**EXERCISE:** The lines from the top of the material through the line with "Chloride, (Cl−)" are to be set down exactly. Leave the pictures out.

**RECORDS SUPPLIED:**
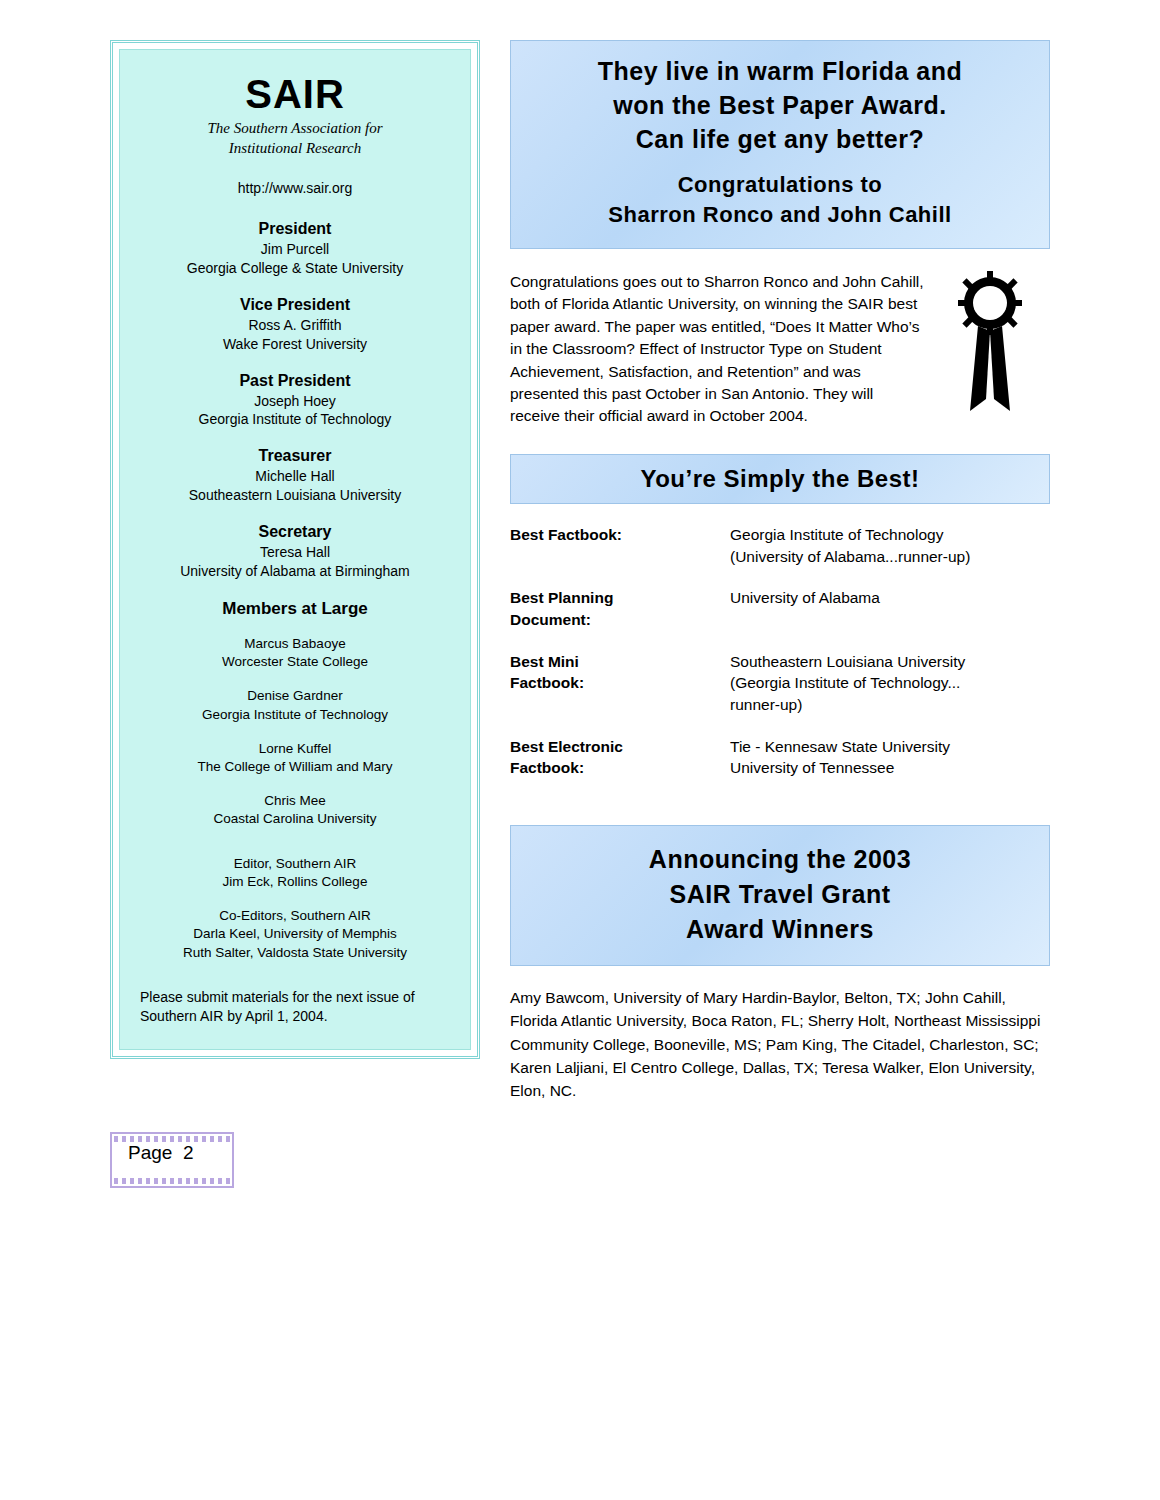SAIR
The Southern Association for
Institutional Research
http://www.sair.org
President
Jim Purcell
Georgia College & State University
Vice President
Ross A. Griffith
Wake Forest University
Past President
Joseph Hoey
Georgia Institute of Technology
Treasurer
Michelle Hall
Southeastern Louisiana University
Secretary
Teresa Hall
University of Alabama at Birmingham
Members at Large
Marcus Babaoye
Worcester State College
Denise Gardner
Georgia Institute of Technology
Lorne Kuffel
The College of William and Mary
Chris Mee
Coastal Carolina University
Editor, Southern AIR
Jim Eck, Rollins College
Co-Editors, Southern AIR
Darla Keel, University of Memphis
Ruth Salter, Valdosta State University
Please submit materials for the next issue of Southern AIR by April 1, 2004.
They live in warm Florida and
won the Best Paper Award.
Can life get any better?
Congratulations to
Sharron Ronco and John Cahill
Congratulations goes out to Sharron Ronco and John Cahill, both of Florida Atlantic University, on winning the SAIR best paper award. The paper was entitled, “Does It Matter Who’s in the Classroom? Effect of Instructor Type on Student Achievement, Satisfaction, and Retention” and was presented this past October in San Antonio. They will receive their official award in October 2004.
You’re Simply the Best!
| Best Factbook: | Georgia Institute of Technology (University of Alabama...runner-up) |
| Best Planning Document: | University of Alabama |
| Best Mini Factbook: | Southeastern Louisiana University (Georgia Institute of Technology... runner-up) |
| Best Electronic Factbook: | Tie - Kennesaw State University University of Tennessee |
Announcing the 2003
SAIR Travel Grant
Award Winners
Amy Bawcom, University of Mary Hardin-Baylor, Belton, TX; John Cahill, Florida Atlantic University, Boca Raton, FL; Sherry Holt, Northeast Mississippi Community College, Booneville, MS; Pam King, The Citadel, Charleston, SC; Karen Laljiani, El Centro College, Dallas, TX; Teresa Walker, Elon University, Elon, NC.
Page 2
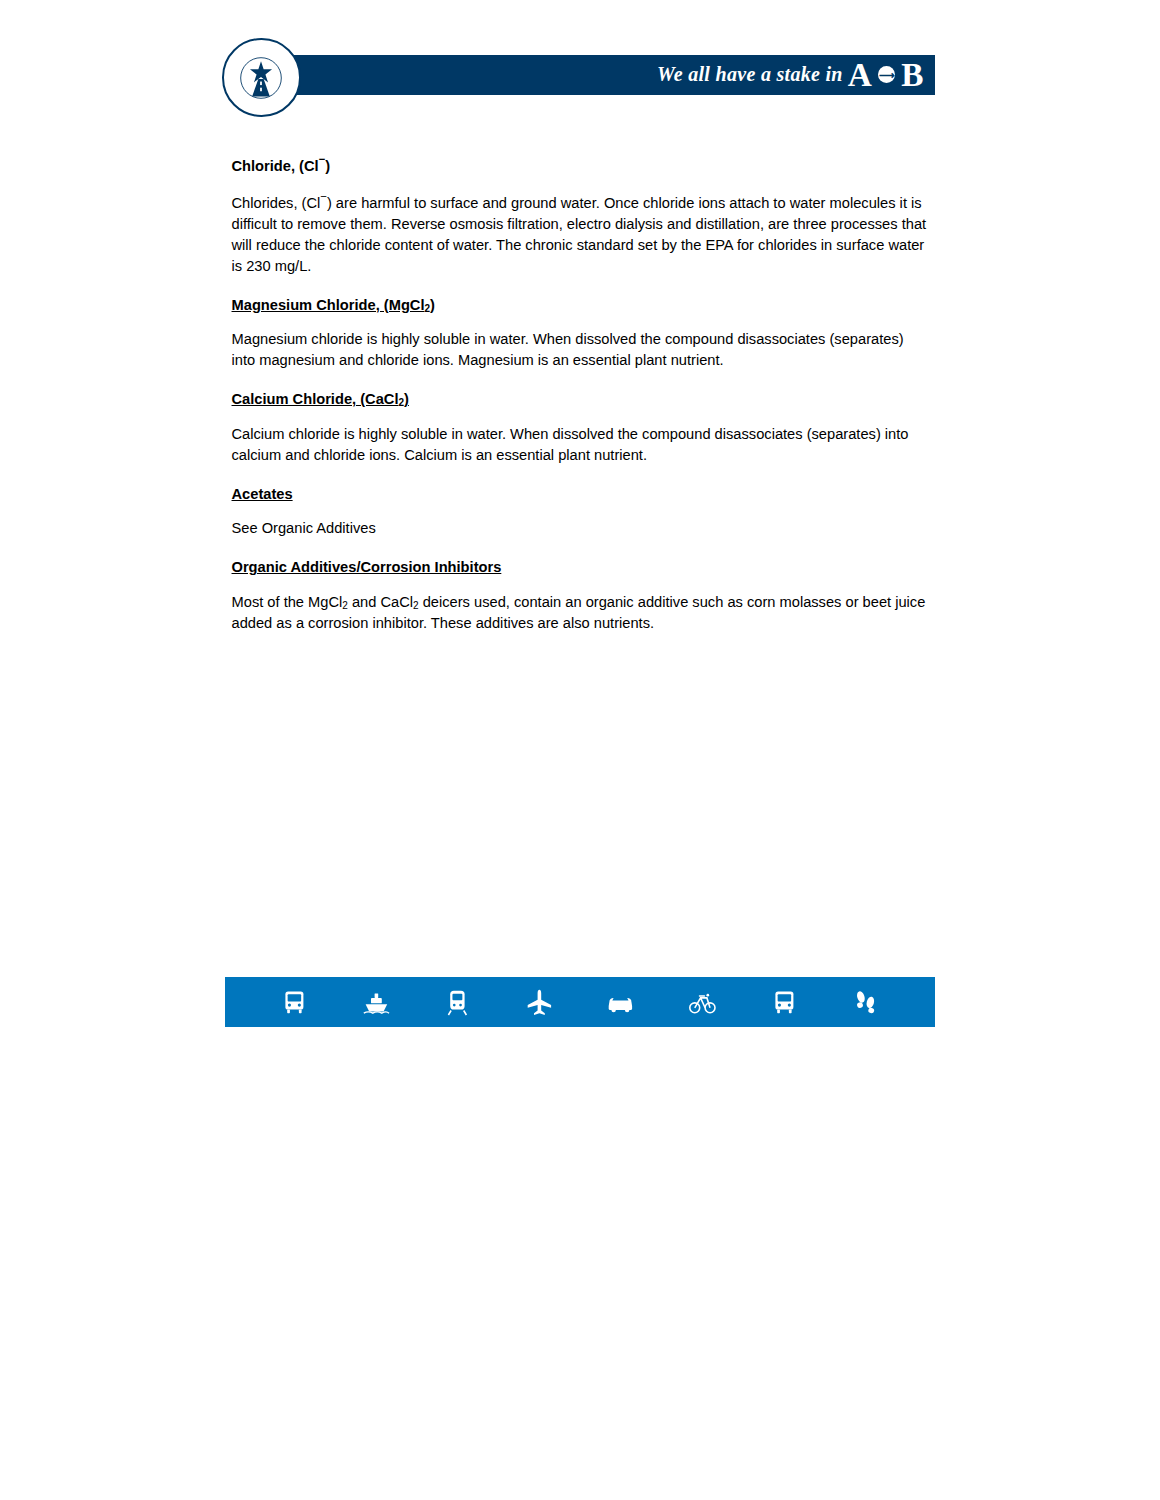We all have a stake in A⟶B
Chloride, (Cl−)
Chlorides, (Cl−) are harmful to surface and ground water. Once chloride ions attach to water molecules it is difficult to remove them. Reverse osmosis filtration, electro dialysis and distillation, are three processes that will reduce the chloride content of water. The chronic standard set by the EPA for chlorides in surface water is 230 mg/L.
Magnesium Chloride, (MgCl2)
Magnesium chloride is highly soluble in water. When dissolved the compound disassociates (separates) into magnesium and chloride ions. Magnesium is an essential plant nutrient.
Calcium Chloride, (CaCl2)
Calcium chloride is highly soluble in water. When dissolved the compound disassociates (separates) into calcium and chloride ions. Calcium is an essential plant nutrient.
Acetates
See Organic Additives
Organic Additives/Corrosion Inhibitors
Most of the MgCl2 and CaCl2 deicers used, contain an organic additive such as corn molasses or beet juice added as a corrosion inhibitor. These additives are also nutrients.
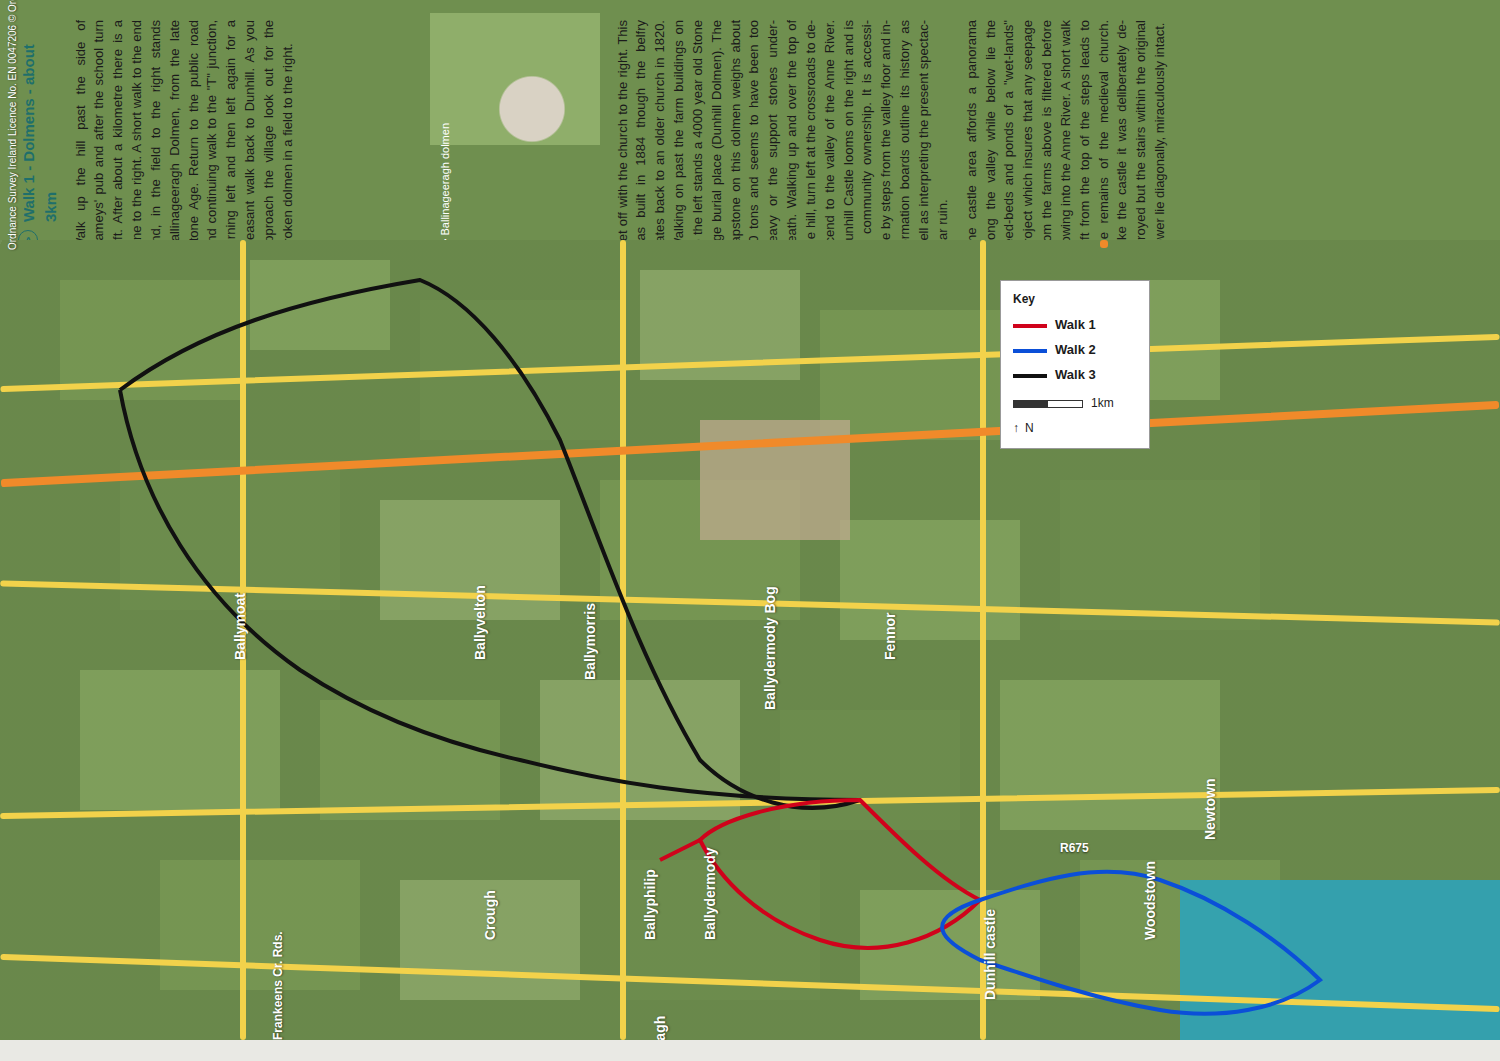>Walk 1 - Dolmens - about 3km
Walk up the hill past the side of Hameys' pub and after the school turn left. After about a kilometre there is a lane to the right. A short walk to the end and, in the field to the right stands Ballinageeragh Dolmen, from the late Stone Age. Return to the public road and continuing walk to the "T" junction, turning left and then left again for a pleasant walk back to Dunhill. As you approach the village look out for the broken dolmen in a field to the right.
>Walk 2 - Dunhill Castle and Anne River - about 7km
Set off with the church to the right. This was built in 1884 though the belfry dates back to an older church in 1820. Walking on past the farm buildings on to the left stands a 4000 year old Stone Age burial place (Dunhill Dolmen). The capstone on this dolmen weighs about 30 tons and seems to have been too heavy or the support stones underneath. Walking up and over the top of the hill, turn left at the crossroads to descend to the valley of the Anne River. Dunhill Castle looms on the right and is in community ownership. It is accessible by steps from the valley floor and information boards outline its history as well as interpreting the present spectacular ruin.
The castle area affords a panorama along the valley while below lie the reed-beds and ponds of a "wet-lands" project which insures that any seepage from the farms above is filtered before flowing into the Anne River. A short walk left from the top of the steps leads to the remains of the medieval church. Like the castle it was deliberately destroyed but the stairs within the original tower lie diagonally, miraculously intact.
> Ballinageeragh dolmen
> The wetland project in Anne River valley as seen from Dunhill castle
Ballymoat Ballyvelton Ballymorris Ballyphilip Ballydermody Ballydermody Bog Fennor Crough Ballylenane Frankeens Cr. Rds. Ballynageeragh Dunhill Dunhill castle Kilcannon Woodstown Newtown Annestown R675
Key
Walk 1
Walk 2
Walk 3
1km
↑N
Ordnance Survey Ireland Licence No. EN 0047206 © Ordnance Survey Ireland/Government of Ireland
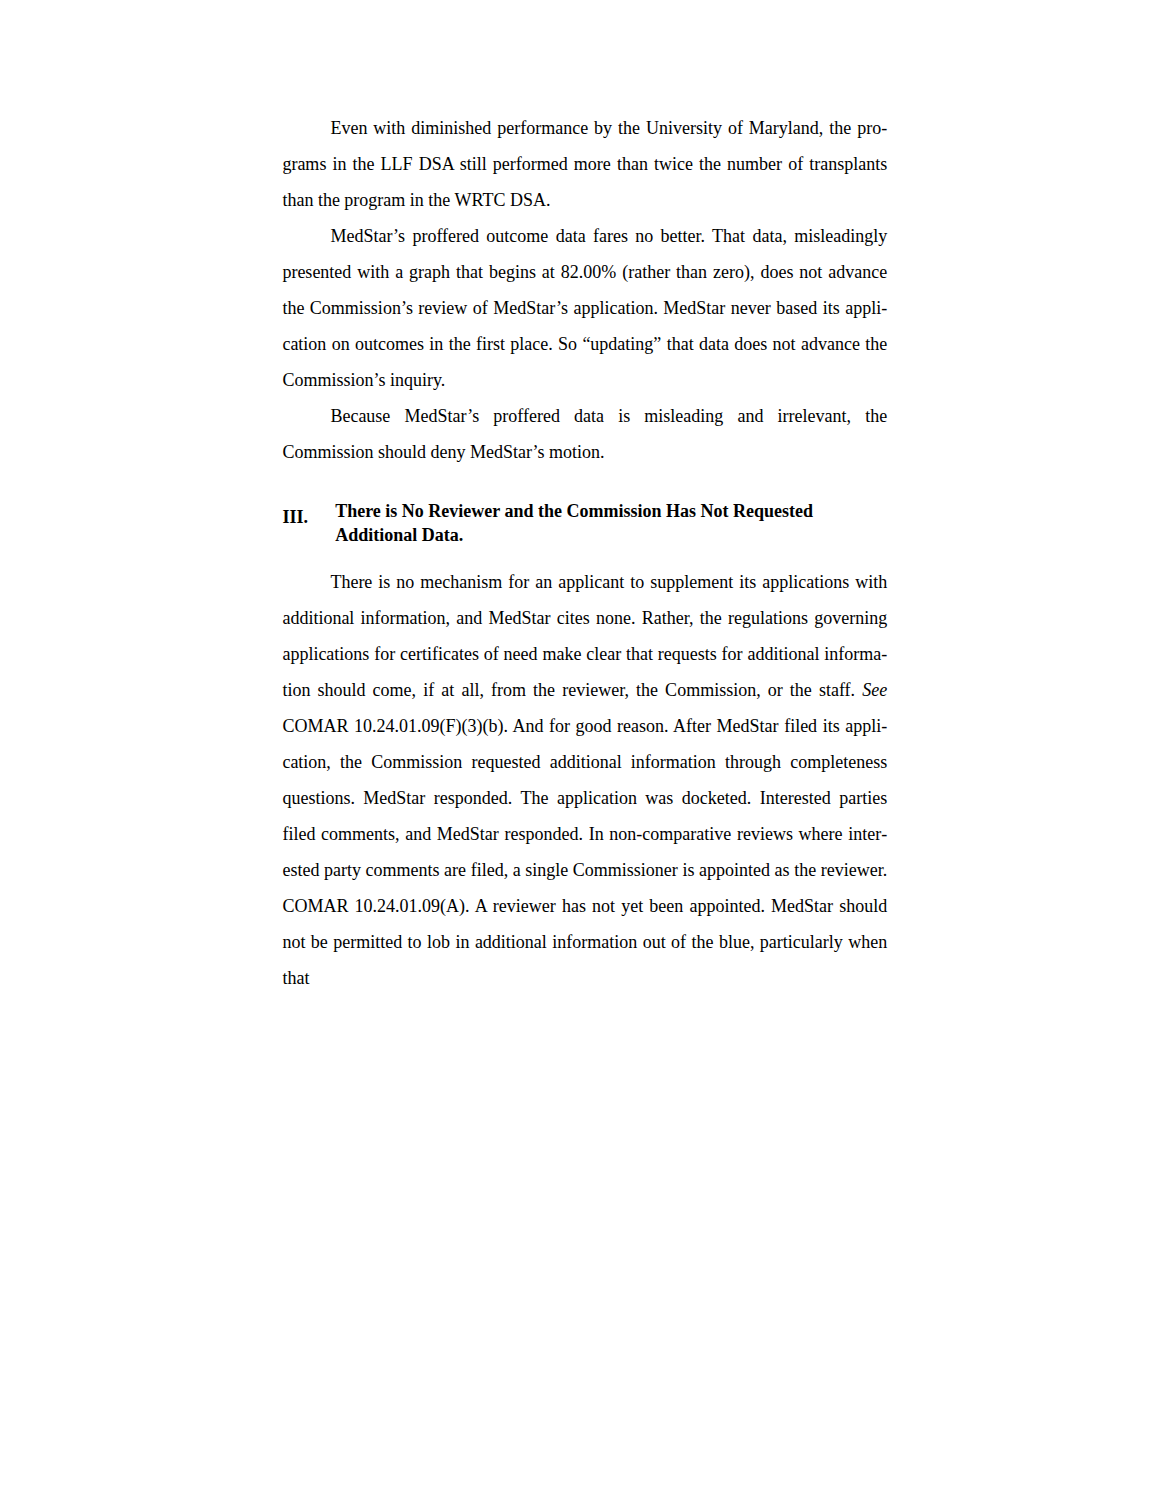Even with diminished performance by the University of Maryland, the programs in the LLF DSA still performed more than twice the number of transplants than the program in the WRTC DSA.
MedStar’s proffered outcome data fares no better. That data, misleadingly presented with a graph that begins at 82.00% (rather than zero), does not advance the Commission’s review of MedStar’s application. MedStar never based its application on outcomes in the first place. So “updating” that data does not advance the Commission’s inquiry.
Because MedStar’s proffered data is misleading and irrelevant, the Commission should deny MedStar’s motion.
III. There is No Reviewer and the Commission Has Not RequestedAdditional Data.
There is no mechanism for an applicant to supplement its applications with additional information, and MedStar cites none. Rather, the regulations governing applications for certificates of need make clear that requests for additional information should come, if at all, from the reviewer, the Commission, or the staff. See COMAR 10.24.01.09(F)(3)(b). And for good reason. After MedStar filed its application, the Commission requested additional information through completeness questions. MedStar responded. The application was docketed. Interested parties filed comments, and MedStar responded. In non-comparative reviews where interested party comments are filed, a single Commissioner is appointed as the reviewer. COMAR 10.24.01.09(A). A reviewer has not yet been appointed. MedStar should not be permitted to lob in additional information out of the blue, particularly when that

**SOLUTION TO THIS PROBLEM:**
SAIR
The Southern Association for
Institutional Research
http://www.sair.org
President
Jim Purcell
Georgia College & State University
Vice President
Ross A. Griffith
Wake Forest University
Past President
Joseph Hoey
Georgia Institute of Technology
Treasurer
Michelle Hall
Southeastern Louisiana University
Secretary
Teresa Hall
University of Alabama at Birmingham
Members at Large
Marcus Babaoye
Worcester State College
Denise Gardner
Georgia Institute of Technology
Lorne Kuffel
The College of William and Mary
Chris Mee
Coastal Carolina University
Editor, Southern AIR
Jim Eck, Rollins College
Co-Editors, Southern AIR
Darla Keel, University of Memphis
Ruth Salter, Valdosta State University
Please submit materials for the next issue of Southern AIR by April 1, 2004.
They live in warm Florida and
won the Best Paper Award.
Can life get any better?
Congratulations to
Sharron Ronco and John Cahill
Congratulations goes out to Sharron Ronco and John Cahill, both of Florida Atlantic University, on winning the SAIR best paper award. The paper was entitled, “Does It Matter Who’s in the Classroom? Effect of Instructor Type on Student Achievement, Satisfaction, and Retention” and was presented this past October in San Antonio. They will receive their official award in October 2004.
You’re Simply the Best!
| Best Factbook: | Georgia Institute of Technology (University of Alabama...runner-up) |
| Best Planning Document: | University of Alabama |
| Best Mini Factbook: | Southeastern Louisiana University (Georgia Institute of Technology... runner-up) |
| Best Electronic Factbook: | Tie - Kennesaw State University University of Tennessee |
Announcing the 2003
SAIR Travel Grant
Award Winners
Amy Bawcom, University of Mary Hardin-Baylor, Belton, TX; John Cahill, Florida Atlantic University, Boca Raton, FL; Sherry Holt, Northeast Mississippi Community College, Booneville, MS; Pam King, The Citadel, Charleston, SC; Karen Laljiani, El Centro College, Dallas, TX; Teresa Walker, Elon University, Elon, NC.
Page 2
We all have a stake in A⟶B
Chloride, (Cl−)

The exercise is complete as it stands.